(Saved entries)
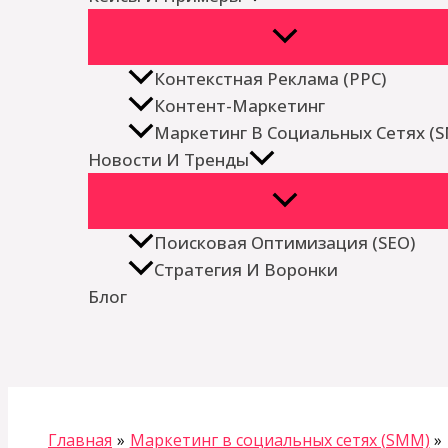
Контекстная Реклама (PPC)
Контент-Маркетинг
Маркетинг В Социальных Сетях (
Новости И Тренды
Поисковая Оптимизация (SEO)
Стратегия И Воронки
Блог
Поиск
Главная
Маркетинг в социальных сетях (SMM)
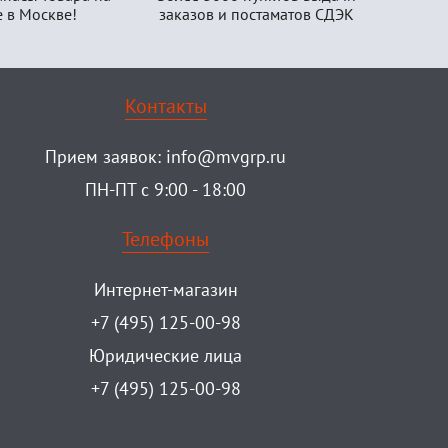
е в Москве!
заказов и постаматов СДЭК
Контакты
Прием заявок:
info@mvgrp.ru
ПН-ПТ с 9:00 - 18:00
Телефоны
Интернет-магазин
+7 (495) 125-00-98
Юридические лица
+7 (495) 125-00-98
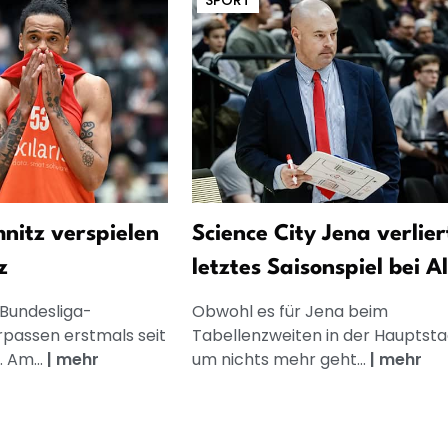
SPORT
nitz verspielen
Science City Jena verlier
z
letztes Saisonspiel bei A
Bundesliga-
Obwohl es für Jena beim
rpassen erstmals seit
Tabellenzweiten in der Hauptsta
. Am...
|
mehr
um nichts mehr geht...
|
mehr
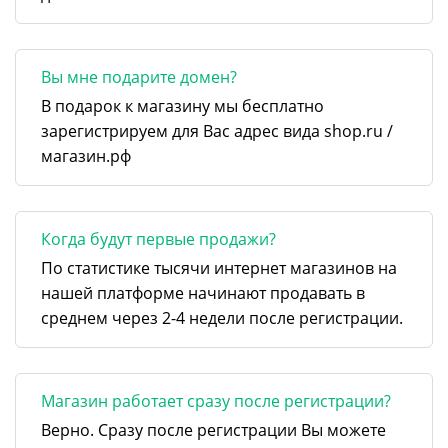
Вы мне подарите домен?
В подарок к магазину мы бесплатно
зарегистрируем для Вас адрес вида shop.ru /
магазин.рф
Когда будут первые продажи?
По статистике тысячи интернет магазинов на
нашей платформе начинают продавать в
среднем через 2-4 недели после регистрации.
Магазин работает сразу после регистрации?
Верно. Сразу после регистрации Вы можете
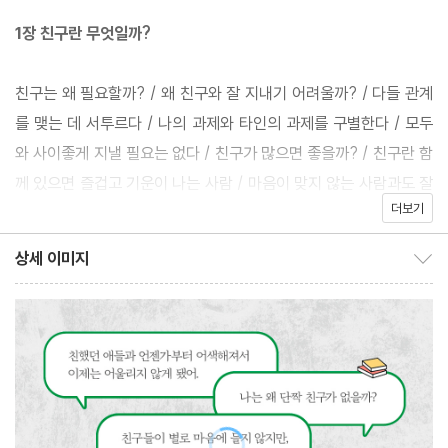
1장 친구란 무엇일까?
이 책에서는 ‘혼자 있는 것을 즐기는 힘’ ‘마음이 맞는 친구를 사귀는
힘’ ‘마음이 맞지 않는 사람과 잘 지내는 힘’, 이 세 가지 힘을 어떤 상
친구는 왜 필요할까? / 왜 친구와 잘 지내기 어려울까? / 다들 관계
황에서도 주체적인 관계를 형성하고 조율할 수 있는 기반이 되어주
를 맺는 데 서투르다 / 나의 과제와 타인의 과제를 구별한다 / 모두
는 ‘행복의 삼각형’이라고 명명하고, 세 가지 힘을 어떻게 키우고 균
와 사이좋게 지낼 필요는 없다 / 친구가 많으면 좋을까? / 친구란 함
형을 잡을 것인지 구체적으로 제시한다. 저자 특유의 인문적 소양과
께 있으면 즐겁고 기운이 나는 사람 / 마음이 맞지 않는 사람과도 잘
문화예술에 대한 조예가 다양한 인용과 사례들에서 빛난다. 비대면
더보기
지내는 힘 / 다시 만나고 싶고, 더 이야기하고 싶은 사람이 되려면?
접촉이 관계를 유지하는 주요한 수단이 된 현실을 반영해 ‘(비대면
/ 우정은 움직이는 것 / 자신감을 얻고 싶다면 ‘좋아하는 마음’을 키
상세 이미지
대화에서) 마음의 거리를 줄이는 일곱 가지 방법’을 부록에 수록했
상세 이미지 보이기/감추기
우자 / 평생 나를 지탱할 세 가지 관계의 기술
다. 자립준비청년(보호종료아동)에 대한 사회적 관심을 환기한 ‘열
여덟 어른’ 캠페인을 담당한 아름다운재단 김성식 팀장, 학교폭력 피
2장 마음이 맞는 친구를 사귀는 방법
해 학생 치유 시설 해맑음센터를 운영하는 조정실 학교폭력피해자
가족협의회장, 30년간 고등학교 교사로 재직한 백승주 교사가 이
‘좋아하는 마음’에서 확장되는 세계를 소중히 여기자 / 좋아하는 것
책을 먼저 읽고 강력추천했다.
을 사이에 둔 ‘삼각관계’ / ‘편애 지도’로 좋아하는 것을 시각화하자 /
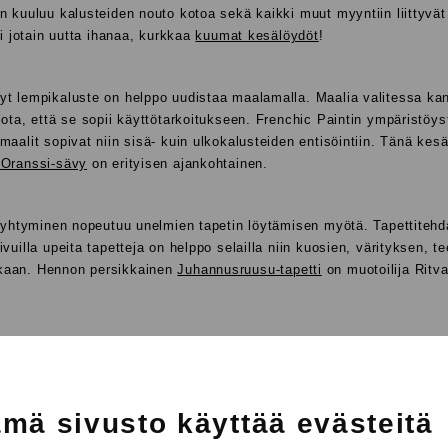
n kuuluu kalusteiden nouto kotoa sekä kaikki muut myyntiin liittyvät
si jotain uutta ihanaa, kurkkaa
kuumat kesälöydöt
!
yt lempikaluste on helppo uudistaa maalamalla. Maalia valitessa ka
iota, että se sopii käyttötarkoitukseen. Frenchic Paintin ympäristöyst
maalit sopivat niin sisä- kuin ulkokalusteiden entisöintiin. Tänä kes
Oranssi-sävy
on erityisen ajankohtainen.
 ryhtyminen nopeutuu unelmien tapetin löytämisen myötä. Tapettitehd
ivuilla upeita tapetteja on helppo selailla niin kuosien, värityksen, 
kaan. Hennon persikkainen
Juhannusruusu-tapetti
on muotoilija Ritv
entoutumista
mä sivusto käyttää evästeitä
luu rentoutua. Paras lepopaikka voi löytyä omasta kodista tai kesä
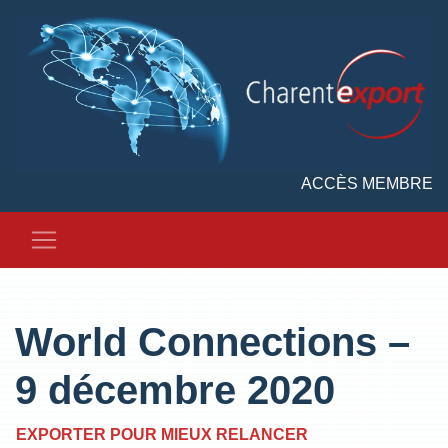
ACCÈS MEMBRE
World Connections –
9 décembre 2020
EXPORTER POUR MIEUX RELANCER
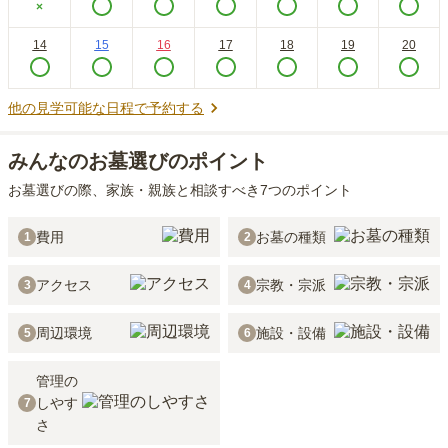
×
14
15
16
17
18
19
20
他の見学可能な日程で予約する
みんなのお墓選びのポイント
お墓選びの際、家族・親族と相談すべき7つのポイント
費用
お墓の種類
1
2
アクセス
宗教・宗派
3
4
周辺環境
施設・設備
5
6
管理の
しやす
7
さ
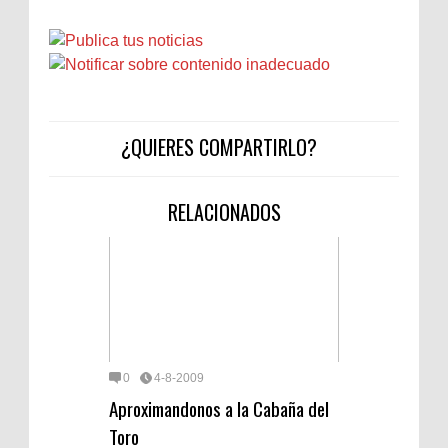
¿QUIERES COMPARTIRLO?
RELACIONADOS
0
4-8-2009
Aproximandonos a la Cabaña del
Toro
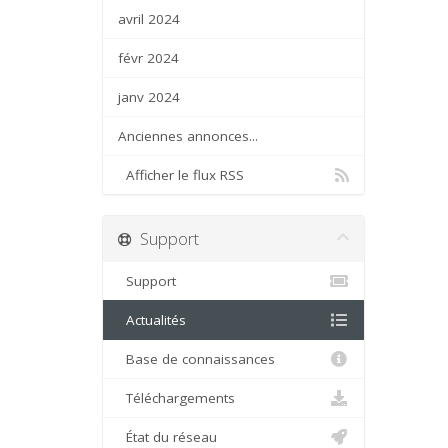
avril 2024
févr 2024
janv 2024
Anciennes annonces...
Afficher le flux RSS
Support
Support
Actualités
Base de connaissances
Téléchargements
État du réseau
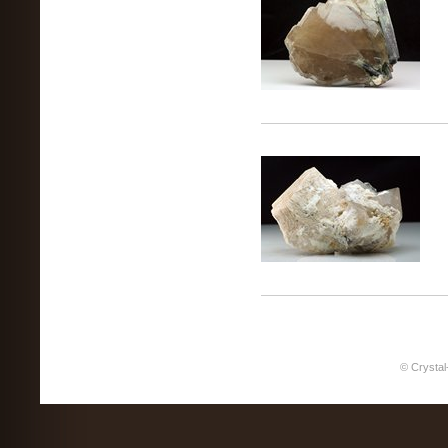
© Crystal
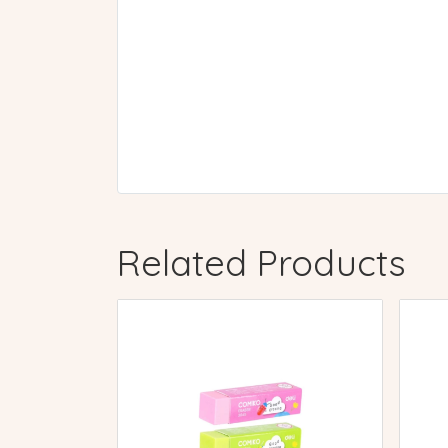
Related Products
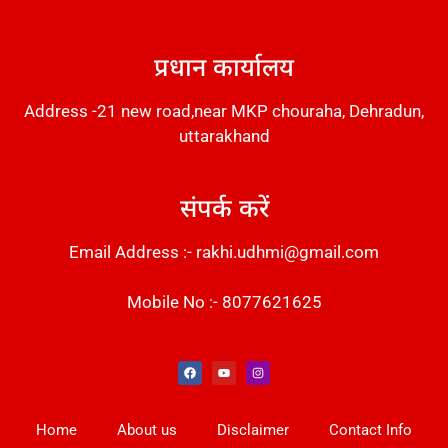
DM Stack
प्रधान कार्यालय
Address -21 new road,near MKP chouraha, Dehradun,
uttarakhand
संपर्क करें
Email Address :- rakhi.udhmi@gmail.com
Mobile No :- 8077621625
Instant Messaging Tool
Law Scholar Hub
Alfa Owl CRM Software
AI SEO Pack
Factory Desk AI
Real Estate Services
Custom Cybersecurity Software Solutions
Web Development Agency
News Portal Development
Home
About us
Disclaimer
Contact Info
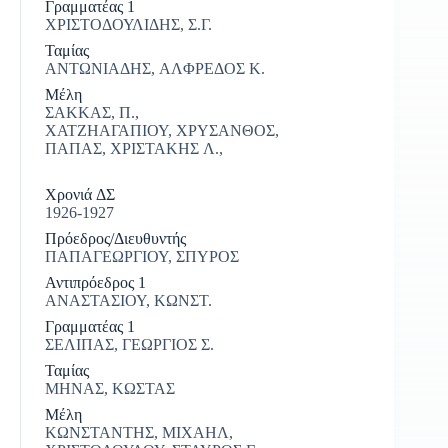
Γραμματέας 1
ΧΡΙΣΤΟΔΟΥΛΙΔΗΣ, Σ.Γ.
Ταμίας
ΑΝΤΩΝΙΑΔΗΣ, ΑΛΦΡΕΔΟΣ Κ.
Μέλη
ΣΑΚΚΑΣ, Π.,
ΧΑΤΖΗΑΓΑΠΙΟΥ, ΧΡΥΣΑΝΘΟΣ,
|
ΠΑΠΑΣ, ΧΡΙΣΤΑΚΗΣ Λ.,
Χρονιά ΔΣ
1926-1927
Πρόεδρος/Διευθυντής
ΠΑΠΑΓΕΩΡΓΙΟΥ, ΣΠΥΡΟΣ
Αντιπρόεδρος 1
ΑΝΑΣΤΑΣΙΟΥ, ΚΩΝΣΤ.
Γραμματέας 1
ΣΕΛΙΠΑΣ, ΓΕΩΡΓΙΟΣ Σ.
Ταμίας
ΜΗΝΑΣ, ΚΩΣΤΑΣ
Μέλη
ΚΩΝΣΤΑΝΤΗΣ, ΜΙΧΑΗΛ,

▶ **WORK ITEM**
Please pick out every line in the rows above that contains the word "helppo", treating uppercase and lowercase letters as different.

▶ **ANSWER SPACE**
yt lempikaluste on helppo uudistaa maalamalla. Maalia valitessa ka
ivuilla upeita tapetteja on helppo selailla niin kuosien, värityksen, 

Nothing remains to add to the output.